==== Provided material

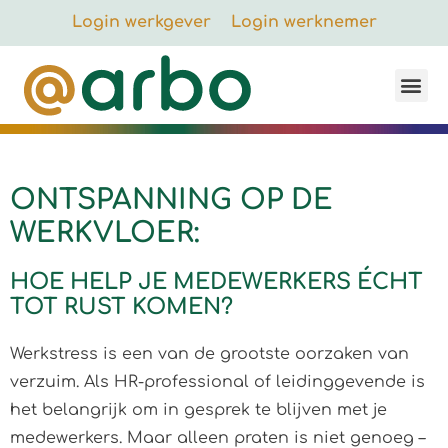
Login werkgever
Login werknemer
ONTSPANNING OP DE
WERKVLOER:
HOE HELP JE MEDEWERKERS ÉCHT
TOT RUST KOMEN?
Werkstress is een van de grootste oorzaken van
verzuim. Als HR-professional of leidinggevende is
het belangrijk om in gesprek te blijven met je
medewerkers. Maar alleen praten is niet genoeg –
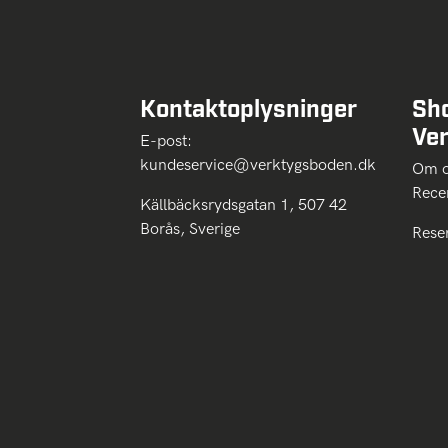
Kontaktoplysninger
Sh
Ve
E-post:
kundeservice@verktygsboden.dk
Om
Rece
Källbäcksrydsgatan 1, 507 42
Borås, Sverige
Rese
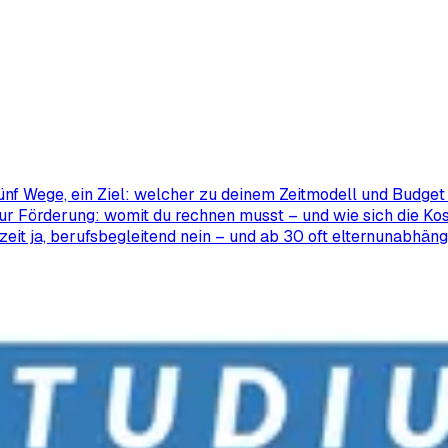
ünf Wege, ein Ziel: welcher zu deinem Zeitmodell und Budget 
ur Förderung: womit du rechnen musst – und wie sich die Kos
zeit ja, berufsbegleitend nein – und ab 30 oft elternunabhäng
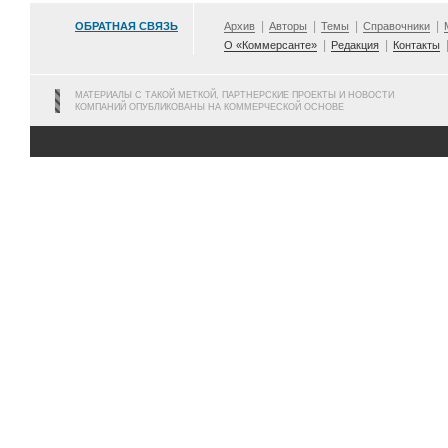
ОБРАТНАЯ СВЯЗЬ
Архив
Авторы
Темы
Справочники
О «Коммерсанте»
Редакция
Контакты
МАТЕРИАЛЫ С ТАКОЙ МЕТКОЙ, ПАРТНЕРСКИЕ ПРОЕКТЫ И НОВОСТИ
КОМПАНИЙ ОПУБЛИКОВАНЫ НА КОММЕРЧЕСКОЙ ОСНОВЕ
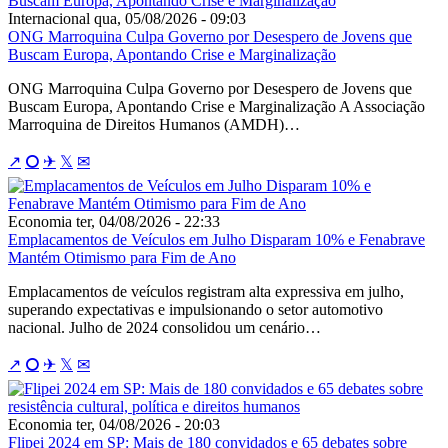
Internacional
qua, 05/08/2026 - 09:03
ONG Marroquina Culpa Governo por Desespero de Jovens que
Buscam Europa, Apontando Crise e Marginalização
ONG Marroquina Culpa Governo por Desespero de Jovens que
Buscam Europa, Apontando Crise e Marginalização A Associação
Marroquina de Direitos Humanos (AMDH)…
↗
⭘
✈
𝕏
✉
Economia
ter, 04/08/2026 - 22:33
Emplacamentos de Veículos em Julho Disparam 10% e Fenabrave
Mantém Otimismo para Fim de Ano
Emplacamentos de veículos registram alta expressiva em julho,
superando expectativas e impulsionando o setor automotivo
nacional. Julho de 2024 consolidou um cenário…
↗
⭘
✈
𝕏
✉
Economia
ter, 04/08/2026 - 20:03
Flipei 2024 em SP: Mais de 180 convidados e 65 debates sobre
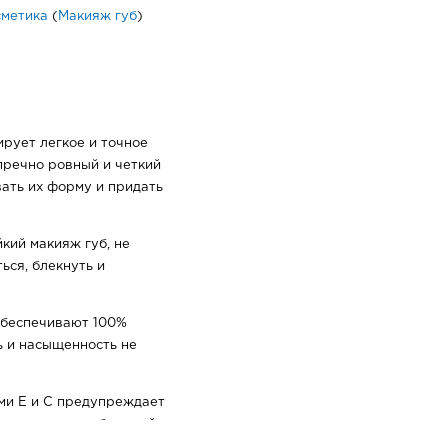
сметика
(
Макияж губ
)
рует легкое и точное
пречно ровный и четкий
вать их форму и придать
кий макияж губ, не
ься, блекнуть и
обеспечивают 100%
ь и насыщенность не
ми Е и С предупреждает
храняя кожу губ мягкой и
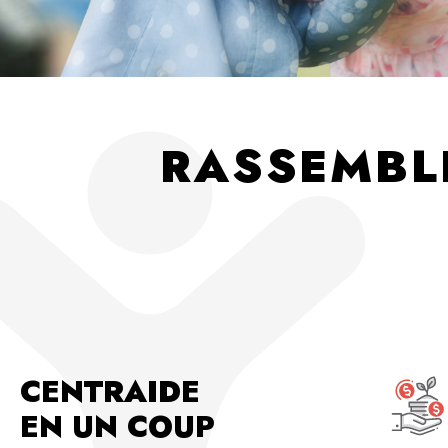
RASSEMBL
CENTRAIDE
EN UN COUP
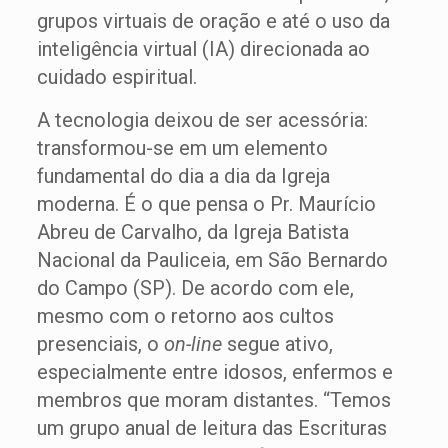
grupos virtuais de oração e até o uso da
inteligência virtual (IA) direcionada ao
cuidado espiritual.
A tecnologia deixou de ser acessória:
transformou-se em um elemento
fundamental do dia a dia da Igreja
moderna. É o que pensa o Pr. Maurício
Abreu de Carvalho, da Igreja Batista
Nacional da Pauliceia, em São Bernardo
do Campo (SP). De acordo com ele,
mesmo com o retorno aos cultos
presenciais, o
on-line
segue ativo,
especialmente entre idosos, enfermos e
membros que moram distantes. “Temos
um grupo anual de leitura das Escrituras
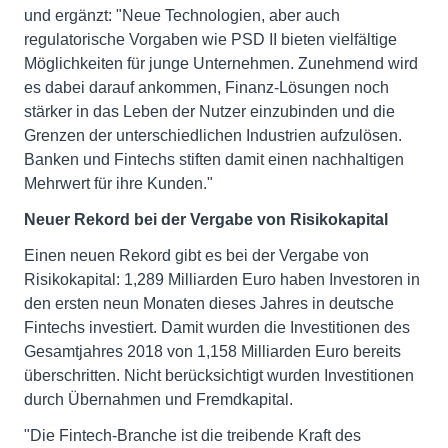
und ergänzt: "Neue Technologien, aber auch
regulatorische Vorgaben wie PSD II bieten vielfältige
Möglichkeiten für junge Unternehmen. Zunehmend wird
es dabei darauf ankommen, Finanz-Lösungen noch
stärker in das Leben der Nutzer einzubinden und die
Grenzen der unterschiedlichen Industrien aufzulösen.
Banken und Fintechs stiften damit einen nachhaltigen
Mehrwert für ihre Kunden."
Neuer Rekord bei der Vergabe von Risikokapital
Einen neuen Rekord gibt es bei der Vergabe von
Risikokapital: 1,289 Milliarden Euro haben Investoren in
den ersten neun Monaten dieses Jahres in deutsche
Fintechs investiert. Damit wurden die Investitionen des
Gesamtjahres 2018 von 1,158 Milliarden Euro bereits
überschritten. Nicht berücksichtigt wurden Investitionen
durch Übernahmen und Fremdkapital.
"Die Fintech-Branche ist die treibende Kraft des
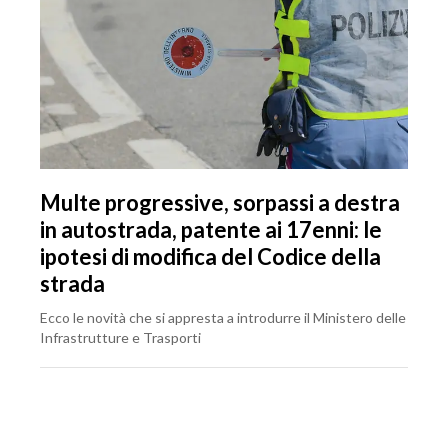
Multe progressive, sorpassi a destra
in autostrada, patente ai 17enni: le
ipotesi di modifica del Codice della
strada
Ecco le novità che si appresta a introdurre il Ministero delle
Infrastrutture e Trasporti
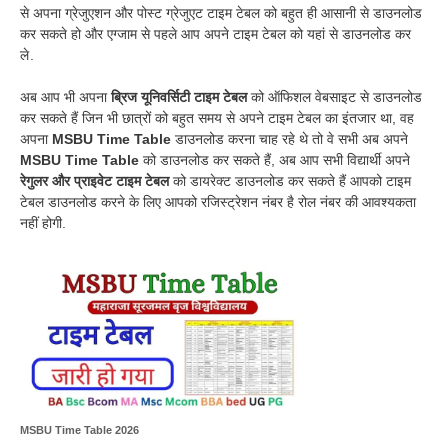
से अपना ग्रेजुएशन और पोस्ट ग्रेजुएट टाइम टेबल को बहुत ही आसानी से डाउनलोड
कर सकते हो और एग्जाम से पहले आप अपने टाइम टेबल को यहां से डाउनलोड कर
ले .
अब आप भी अपना
ब्रिज यूनिवर्सिटी टाइम टेबल
को ऑफिशल वेबसाइट से डाउनलोड
कर सकते हैं जिन भी छात्रों को बहुत समय से अपने टाइम टेबल का इंतजार था, वह
अपना
MSBU Time Table
डाउनलोड करना चाह रहे थे तो वे सभी अब अपने
MSBU Time Table
को डाउनलोड कर सकते हैं, अब आप सभी विद्यार्थी अपने
रेगुलर और प्राइवेट टाइम टेबल
को डायरेक्ट डाउनलोड कर सकते हैं आपको टाइम
टेबल डाउनलोड करने के लिए आपको रजिस्ट्रेशन नंबर है रोल नंबर की आवश्यकता
नहीं होगी.
MSBU Time Table 2026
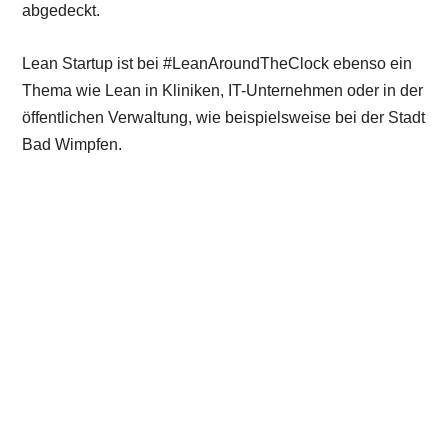
abgedeckt.
Lean Startup ist bei #LeanAroundTheClock ebenso ein
Thema wie Lean in Kliniken, IT-Unternehmen oder in der
öffentlichen Verwaltung, wie beispielsweise bei der Stadt
Bad Wimpfen.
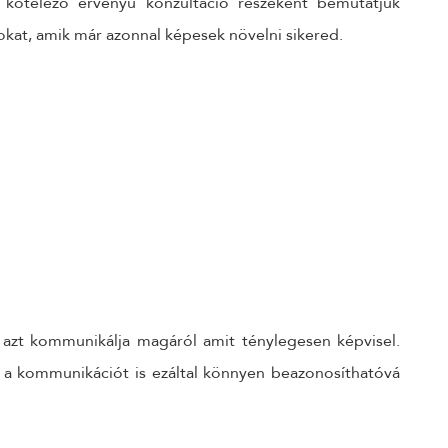
 kötelező érvényű konzultáció részeként bemutatjuk
kat, amik már azonnal képesek növelni sikered.
y azt kommunikálja magáról amit ténylegesen képvisel.
s a kommunikációt is ezáltal könnyen beazonosíthatóvá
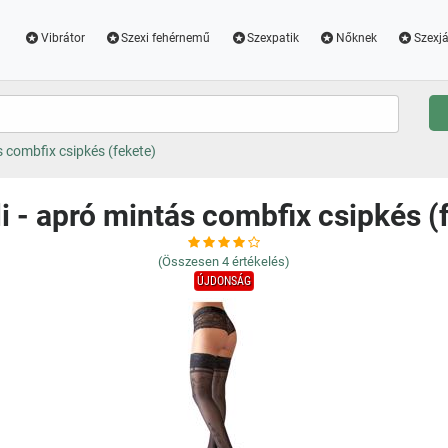
Vibrátor
Szexi fehérnemű
Szexpatik
Nőknek
Szexjá
ás combfix csipkés (fekete)
li - apró mintás combfix csipkés (
(Összesen
4
értékelés)
ÚJDONSÁG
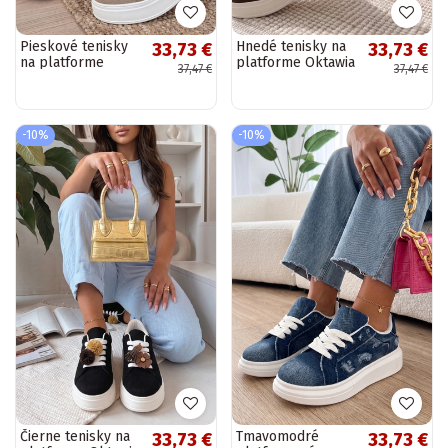
Pieskové tenisky
Hnedé tenisky na
33,73 €
33,73 €
na platforme
platforme Oktawia
37,47 €
37,47 €
Oktawia
-10%
-10%
Čierne tenisky na
Tmavomodré
33,73 €
33,73 €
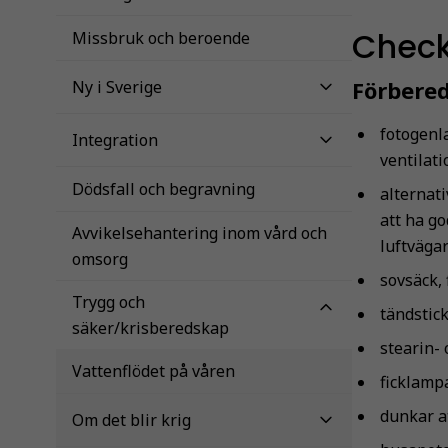
Checkl
Missbruk och beroende
Förbered
Ny i Sverige
fotogenla
Integration
ventilati
Dödsfall och begravning
alternati
att ha go
Avvikelsehantering inom vård och
luftväga
omsorg
sovsäck, 
Trygg och
tändstic
säker/krisberedskap
stearin-
Vattenflödet på våren
ficklamp
dunkar at
Om det blir krig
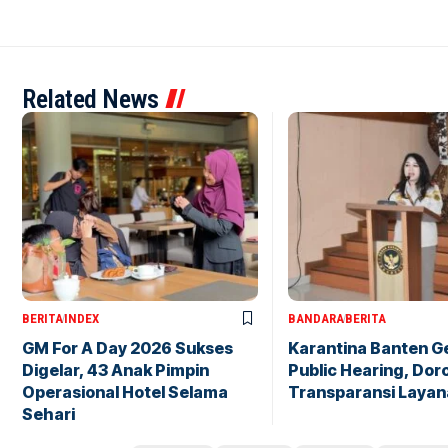
Related News
BERITA
INDEX
BANDARA
BERITA
GM For A Day 2026 Sukses
Karantina Banten G
Digelar, 43 Anak Pimpin
Public Hearing, Dor
Operasional Hotel Selama
Transparansi Layan
Sehari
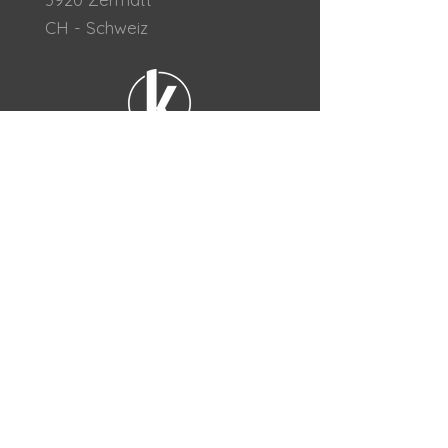
CH - Schweiz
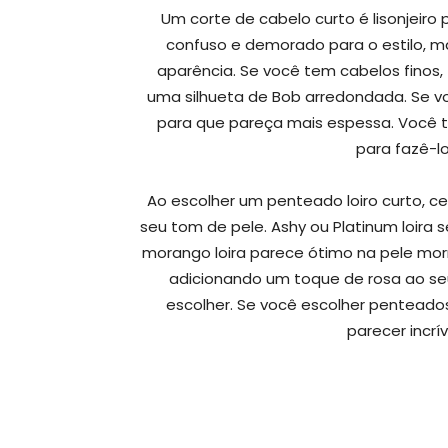
Um corte de cabelo curto é lisonjeir
confuso e demorado para o estilo, m
aparência. Se você tem cabelos finos, 
uma silhueta de Bob arredondada. Se vo
para que pareça mais espessa. Você 
para fazê-lo
Ao escolher um penteado loiro curto, ce
seu tom de pele. Ashy ou Platinum loira
morango loira parece ótimo na pele mor
adicionando um toque de rosa ao se
escolher. Se você escolher penteados
parecer incrí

========

Your task: Each line in the listing above that includes "csipkés" is to be copied.

Answer to this task:
ás combfix csipkés (fekete)
li - apró mintás combfix csipkés (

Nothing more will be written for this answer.